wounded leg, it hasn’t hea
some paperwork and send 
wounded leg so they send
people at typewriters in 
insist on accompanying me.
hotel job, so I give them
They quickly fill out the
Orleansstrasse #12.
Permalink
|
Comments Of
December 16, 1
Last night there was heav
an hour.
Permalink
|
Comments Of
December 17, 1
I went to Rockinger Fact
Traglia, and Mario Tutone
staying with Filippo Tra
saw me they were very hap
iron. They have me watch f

======

> [Task details]
Search the material for the string "wounded" and show every line that has it.

> [Final answer]
wounded leg, it hasn’t hea
wounded leg so they send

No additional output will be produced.